Defective Neutrophil Transendothelial Migration and Lateral Motility in ARPC1B Deficiency Under Flow Conditions

Abstract

The actin-related protein (ARP) 2/3 complex, essential for organizing and nucleating branched actin filaments, is required for several cellular immune processes, including cell migration and granule exocytosis. Recently, genetic defects in ARPC1B, a subunit of this complex, were reported. Mutations in ARPC1B result in defective ARP2/3-dependent actin filament branching, leading to a combined immunodeficiency with severe inflammation. In vitro, neutrophils of these patients showed defects in actin polymerization and chemotaxis, whereas adhesion was not altered under static conditions. Here we show that under physiological flow conditions human ARPC1B-deficient neutrophils were able to transmigrate through TNF-α-pre-activated endothelial cells with a decreased efficiency and, once transmigrated, showed definite impairment in subendothelial crawling. Furthermore, severe locomotion and migration defects were observed in a 3D collagen matrix and a perfusable vessel-on-a-chip model. These data illustrate that neutrophils employ ARP2/3-independent steps of adhesion strengthening for transmigration but rely on ARP2/3-dependent modes of migration in a more complex multidimensional environment.

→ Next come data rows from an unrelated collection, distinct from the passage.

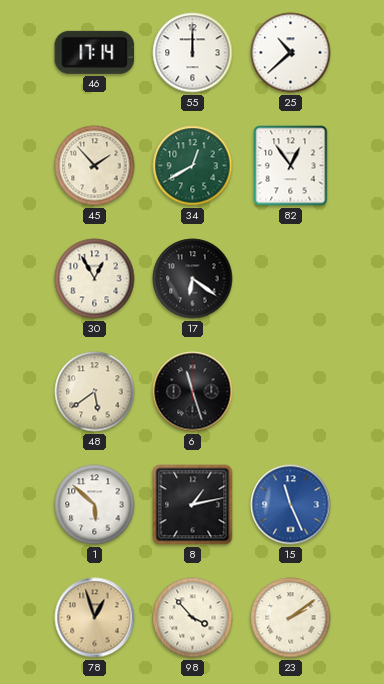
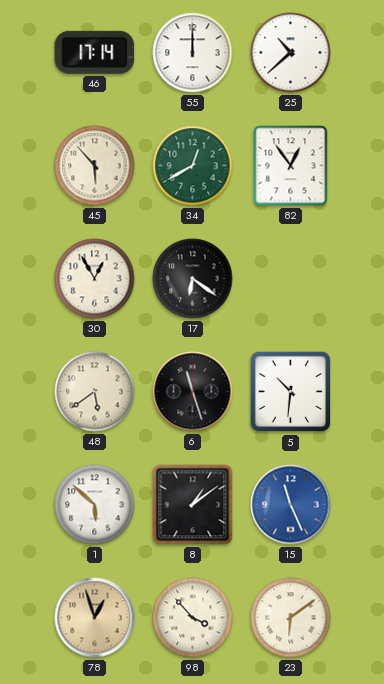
45: 1:53 -> 5:53
5: none -> 10:31
8: 1:13 -> 1:09
23: 2:09 -> 6:09
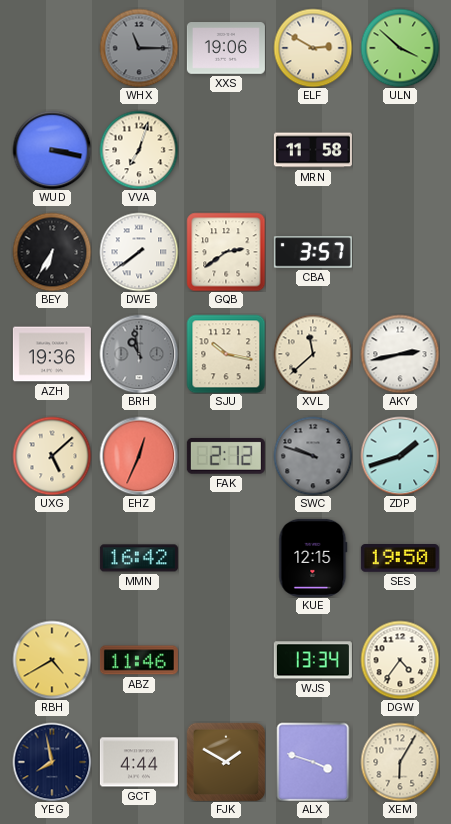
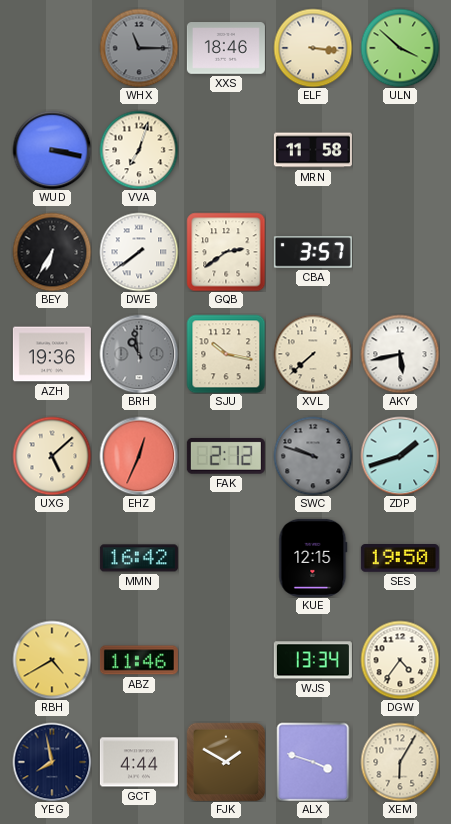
XXS: 19:06 -> 18:46
ELF: 2:50 -> 3:16
XVL: 11:38 -> 7:38
AKY: 2:43 -> 5:43
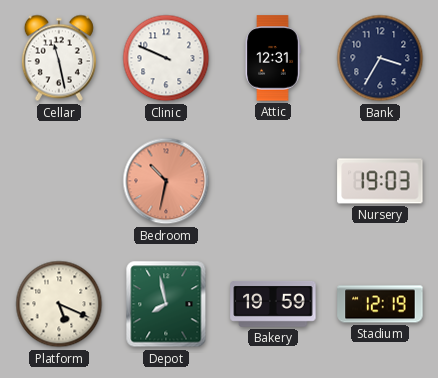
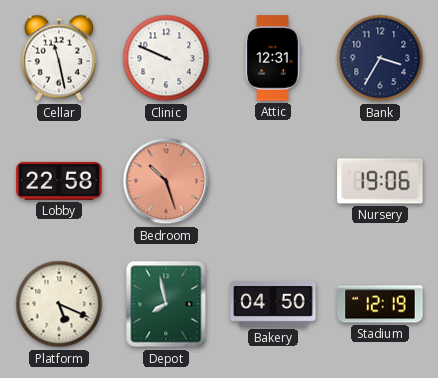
Lobby: none -> 22:58
Bedroom: 10:32 -> 10:27
Nursery: 19:03 -> 19:06
Bakery: 19:59 -> 04:50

Keywords: ARP2/3 complex; ARPC1B deficiency; inborn error of immunity; neutrophil; neutrophil transmigration; primary immunodeficiency; vessel-on-a-chip.

Figure 1

ARPC1B-deficient neutrophils display impaired subendothelial motility upon transendothelial migration. (A) Neutrophil TEM through TNF-α inflamed HUVECs was investigated upon physiological flow conditions. Neutrophils (green = control; red = patient) rolled over the endothelium, whereupon they firmly adhered (left panel) and transmigrated (right panel). Neutrophils are circular above the endothelium (left panel, arrow) and become polarized (right panel, arrow) under the endothelium. Representative stills are displayed, see also Supplementary Video 1 . Scale bar = 100 µm. (B) The number of firmly adhered ARPC1B-deficient neutrophils was quantified and normalized to control neutrophils (mean ± SD, n = 3). (C) Average time of neutrophils to complete transendothelial migration, starting from firm adherence. Individual cells are depicted. Colors (black, green and red) are corresponding to independent experiments. (D) Transendothelial migratory events were quantified and normalized to the number of firmly adhered neutrophils (mean ± SD, n = 3). (E–G) Subendothelial motility of transmigrated neutrophils, with (E) average velocity of neutrophils (n = 3, individual cells are depicted, colors are corresponding to independent experiments) and cell track analysis of subendothelial neutrophils with (F) representative cell trajectories of control and ARPC1B-deficient neutrophils as indicated lasting for 45 minutes (scale bar = 70 µm) and (G) showing trajectory plots displayed with their origins brought to a common point. Scale bar = 50 µm. Results are representative of 3 independent experiments. The Student t test was used to test statistical significance (*p < 0.05; **p < 0.01; ns, non-significant).

Figure 2

Neutrophil infiltration into 3D tissue matrices is defective in ARPC1B deficiency. (A) Motility tracks of neutrophils (green = control; red = patient) in a collagen-I 3D matrix upon C5a stimulation, see also Supplementary Video 2 . Only control neutrophils show motility tracks as ARPC1B-deficient neutrophils were found to be non-motile. Scale bar = 100 µm. Heat bar = time in minutes. Results are representative of 3 independent experiments. (B) Migration speed of neutrophils in collagen matrix (cells of 3 experiments pooled). (C) Representative images of neutrophil TEM in a perfusable vessel-on-a-chip, see also Supplementary Videos 3 , 4 . Scale bar = 100 µm. Heat bar = distance starting from vessel surface. Results are representative of 6 vessels, 2 fields of view per vessel were analyzed. (D–F) Quantification of neutrophil TEM using vessel-on-a-chip model, with (D) number of neutrophils retrieved in the vessel, (E) number of intraluminal neutrophils (normalized to total number of neutrophils), (F) number of neutrophils infiltrated into subendothelial collagen matrix (normalized to total number of neutrophils), (G) and average migration distance of neutrophils into the vessel. Mean ± SD, results are representative of 6 vessels, 2 fields of view per vessel were analyzed. The Student t test was used to test statistical significance (**p < 0.01; ***p < 0.001; ns, non-significant).